Hi Alan, Our local coffee shop "Between the Flags" at Dicky Beach, Queensland, Australia stocks your Aeropress. For use at home I have a Pavoni coffee maker which makes great coffee with, most important of all, a good crema on top after pressing. I watched a demo of the Aeropress but could not see any crema at all. My understanding is there needs to be about 10kg of pressure to push the water through the coffee and this gives a good crema. My Pavoni gives me this if I press the grounds well into the basket and then after reaching full steam it is quite hard to push the water through the grounds. Is there any way to get this crema with the Aeropress? Sincerely, Glenys. – From Glenys H.
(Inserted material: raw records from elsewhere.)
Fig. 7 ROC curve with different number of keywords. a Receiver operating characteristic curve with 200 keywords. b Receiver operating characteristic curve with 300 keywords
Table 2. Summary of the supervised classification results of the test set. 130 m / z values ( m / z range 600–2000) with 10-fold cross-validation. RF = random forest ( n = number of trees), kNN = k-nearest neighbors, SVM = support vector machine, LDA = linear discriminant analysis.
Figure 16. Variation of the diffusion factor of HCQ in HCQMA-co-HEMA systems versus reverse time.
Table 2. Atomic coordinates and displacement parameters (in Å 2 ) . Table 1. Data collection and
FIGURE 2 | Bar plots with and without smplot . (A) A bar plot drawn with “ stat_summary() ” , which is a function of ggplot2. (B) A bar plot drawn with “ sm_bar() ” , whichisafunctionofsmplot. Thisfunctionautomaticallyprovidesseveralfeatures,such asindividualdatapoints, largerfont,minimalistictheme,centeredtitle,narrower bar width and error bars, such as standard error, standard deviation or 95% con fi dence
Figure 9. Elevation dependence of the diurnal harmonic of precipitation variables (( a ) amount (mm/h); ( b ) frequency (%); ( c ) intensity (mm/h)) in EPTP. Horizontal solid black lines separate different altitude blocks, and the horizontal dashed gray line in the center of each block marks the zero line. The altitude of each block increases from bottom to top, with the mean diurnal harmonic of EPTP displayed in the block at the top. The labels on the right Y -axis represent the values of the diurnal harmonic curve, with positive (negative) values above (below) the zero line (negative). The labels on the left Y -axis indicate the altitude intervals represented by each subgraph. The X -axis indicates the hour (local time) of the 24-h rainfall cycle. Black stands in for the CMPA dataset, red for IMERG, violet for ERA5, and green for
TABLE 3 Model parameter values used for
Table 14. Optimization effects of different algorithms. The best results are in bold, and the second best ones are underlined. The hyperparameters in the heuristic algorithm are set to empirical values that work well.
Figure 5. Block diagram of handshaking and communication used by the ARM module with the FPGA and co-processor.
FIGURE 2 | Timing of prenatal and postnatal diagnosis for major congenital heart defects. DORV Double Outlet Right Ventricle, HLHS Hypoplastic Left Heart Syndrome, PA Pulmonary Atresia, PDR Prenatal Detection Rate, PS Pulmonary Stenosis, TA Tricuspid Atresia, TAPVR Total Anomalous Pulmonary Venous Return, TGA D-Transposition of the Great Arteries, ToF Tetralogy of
Did you know that crema is bitter? Taste some from your Pavoni. Next do a taste comparison of Pavoni brew with crema and with the crema skimmed away with a spoon. Which brew tastes sweeter? The pressure in the AeroPress is 0.25 bar, which is far below an espresso machine and too low to make crema. That's one of the reasons why AeroPress brew is so low in bitterness. Renowned coffee author Kenneth Davids wrote about the origin of crema. He wrote that Gaggia engineers were troubled by what they called "scum" floating on the brew. But the marketing department said, "Not to worry, we'll call it crem naturale."